La práctica de Cristina Ortega se despliega aquí en el cruce entre lo textil, lo gráfico y lo cerámico. Su trabajo parte del cuerpo como medida, como archivo y como lugar de pensamiento. De ahí emerge el sisómetro, un instrumento de patronaje que acompaña la curva del cuerpo y que propone otra relación entre forma, técnica y materia: no la de la imposición, sino la del ajuste sensible. Frente a la simetría normativa y a la lógica productiva de la estandarización, aparece el crecimiento asimétrico, la divergencia, la variación. La herramienta deja de ser un dispositivo de dominación para convertirse en una tecnología de cuidado, en una tecnología atenta.

En Máquinas blandas, Ortega piensa la relación entre cuerpo y técnica desde una inversión fundamental: no se trata de destruir el vínculo entre ambos, sino de observar qué sucede cuando la tecnología abandona su mandato de eficiencia y se aproxima a la cadencia del cuerpo. La artista trabaja a partir de la repetición manual de gestos industriales, pero no para imitar la productividad de la máquina, sino para traducir su movimiento a un ámbito más blando, más poroso, capaz de dejar huellas irregulares, únicas, vulnerables. En este contexto, lo frágil, lo impreciso, el excedente y el fallo se vuelven formas de conocimiento que cuestionan la lógica de la eficacia.

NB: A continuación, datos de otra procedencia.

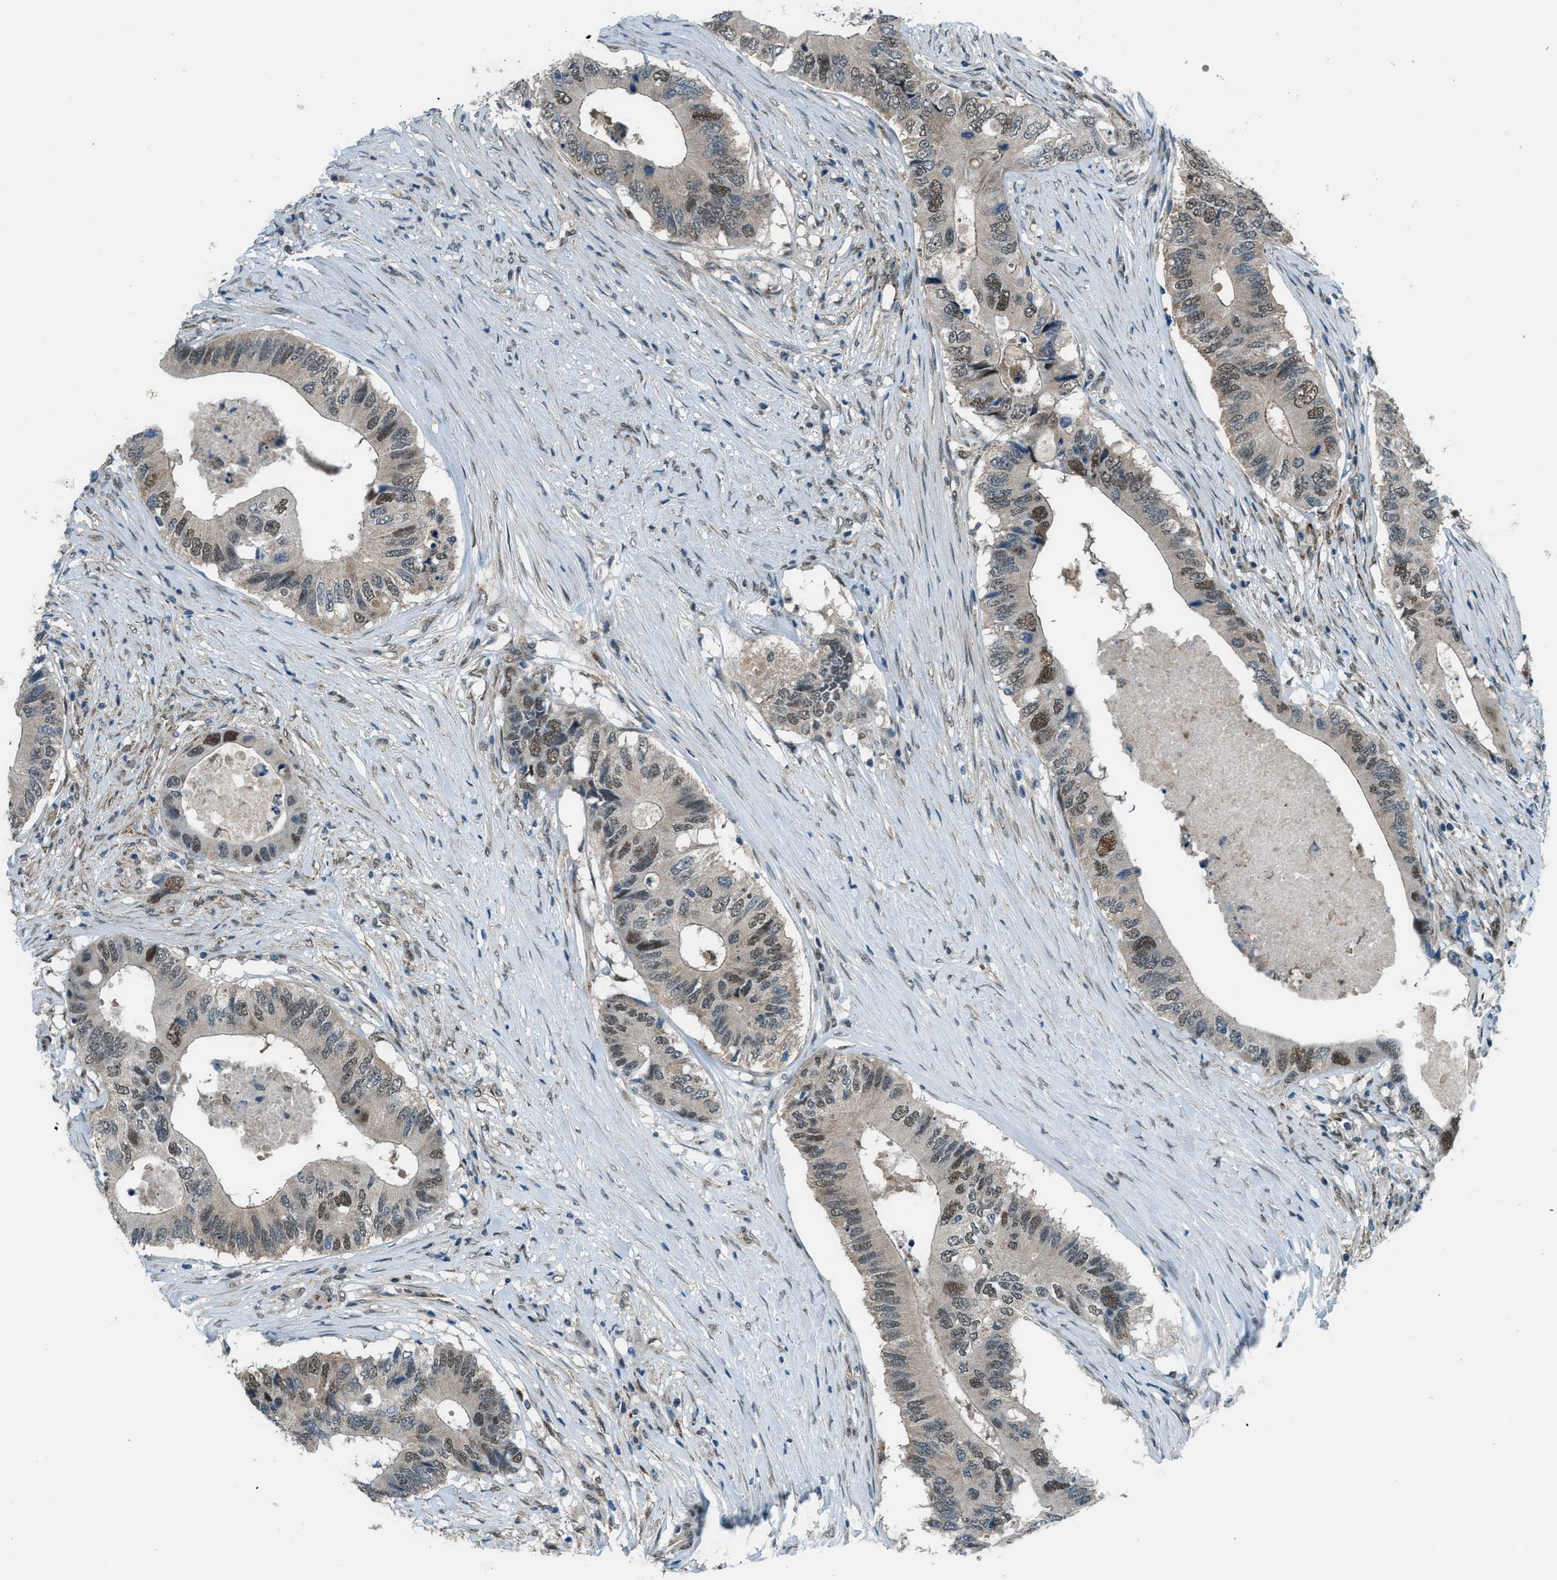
{"staining": {"intensity": "moderate", "quantity": "25%-75%", "location": "nuclear"}, "tissue": "colorectal cancer", "cell_type": "Tumor cells", "image_type": "cancer", "snomed": [{"axis": "morphology", "description": "Adenocarcinoma, NOS"}, {"axis": "topography", "description": "Colon"}], "caption": "Immunohistochemistry (IHC) staining of colorectal cancer (adenocarcinoma), which demonstrates medium levels of moderate nuclear expression in about 25%-75% of tumor cells indicating moderate nuclear protein staining. The staining was performed using DAB (brown) for protein detection and nuclei were counterstained in hematoxylin (blue).", "gene": "NPEPL1", "patient": {"sex": "male", "age": 71}}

La artista llama a estas piezas contra-máquinas: herramientas simbólicas que restituyen al cuerpo su capacidad de pensar a través del hacer. Si la técnica moderna convirtió a la máquina en sustituta del cuerpo y de la mano de obra, Ortega se pregunta qué ocurre cuando el excedente ya no es el residuo material de la producción, sino nosotras mismas. Desde una perspectiva profundamente crítica y ecofeminista, su trabajo subraya las fragilidades expuestas tras décadas de tecnificación: ¿qué lugar ocupan hoy la mano y el gesto en un presente marcado por la autonomía de lo maquínico y por la aceleración de los tiempos de producción? ¿Puede una máquina acompañarnos en lugar de reemplazarnos? ¿Puede ser porosa, sensible, cercana al cuerpo?

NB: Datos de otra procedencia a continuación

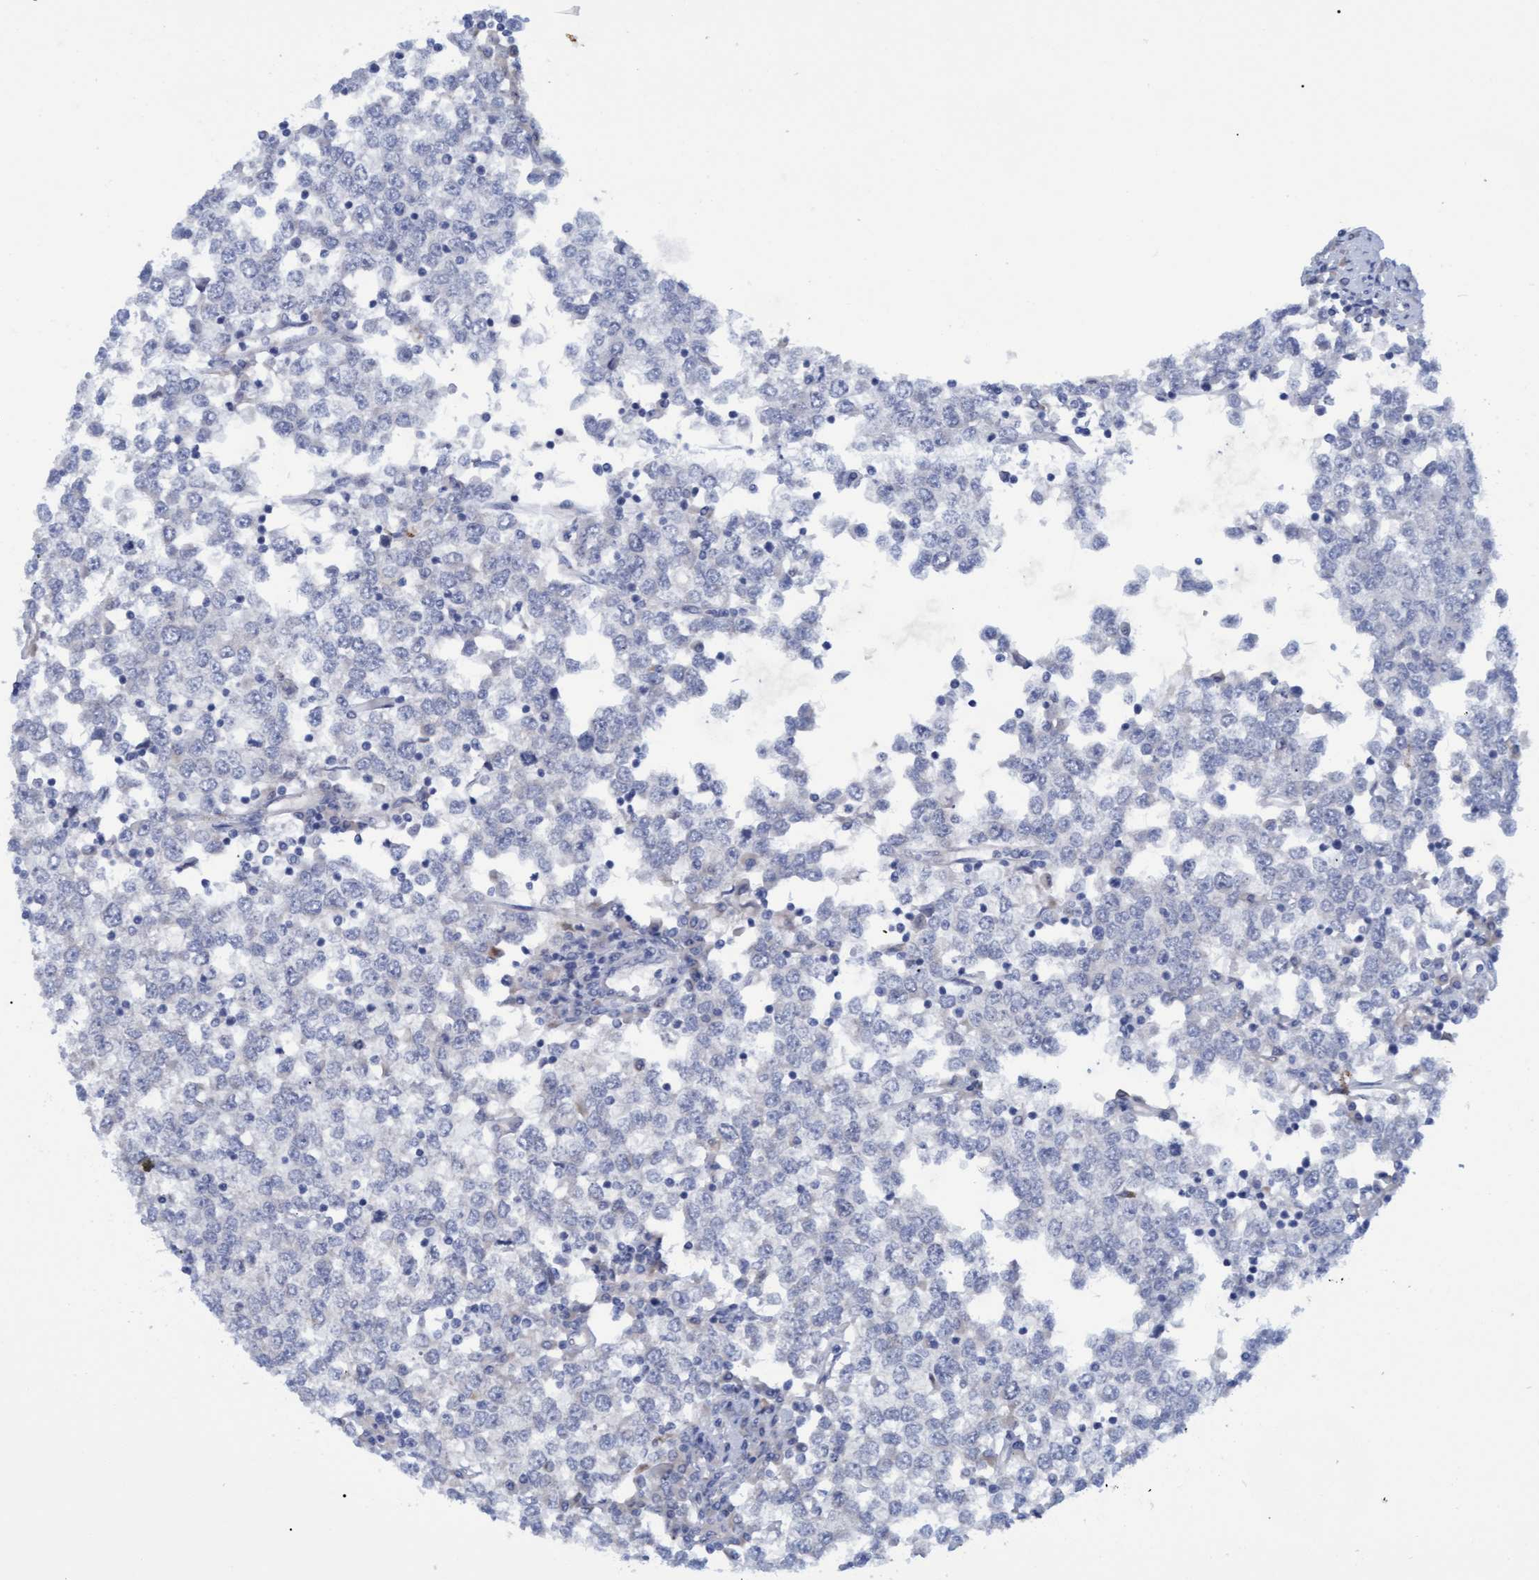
{"staining": {"intensity": "negative", "quantity": "none", "location": "none"}, "tissue": "testis cancer", "cell_type": "Tumor cells", "image_type": "cancer", "snomed": [{"axis": "morphology", "description": "Seminoma, NOS"}, {"axis": "topography", "description": "Testis"}], "caption": "This is a photomicrograph of immunohistochemistry (IHC) staining of seminoma (testis), which shows no positivity in tumor cells.", "gene": "STXBP1", "patient": {"sex": "male", "age": 65}}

Estas preguntas atraviesan toda la exposición. Ortega imagina una turbina híbrida que, al girar, dibuja patrones mediante distintos cuerpos de sisómetros que brotan de cilindros. Esta suerte de máquina textil rota como un jacquard atravesado por el tiempo: una memoria ficticia y real al mismo tiempo. Aquí la máquina ha sido despojada de su fin productivo; ya no produce objetos, sino pensamiento. Su vibración no responde a la lógica de la industria, sino a una temporalidad desacelerada, simbólica, incluso afectiva. La materia industrial entra así en una cadencia distinta: se mueve, pero no para ser eficiente; se activa para hacer visible otra relación entre cuerpo, técnica y memoria.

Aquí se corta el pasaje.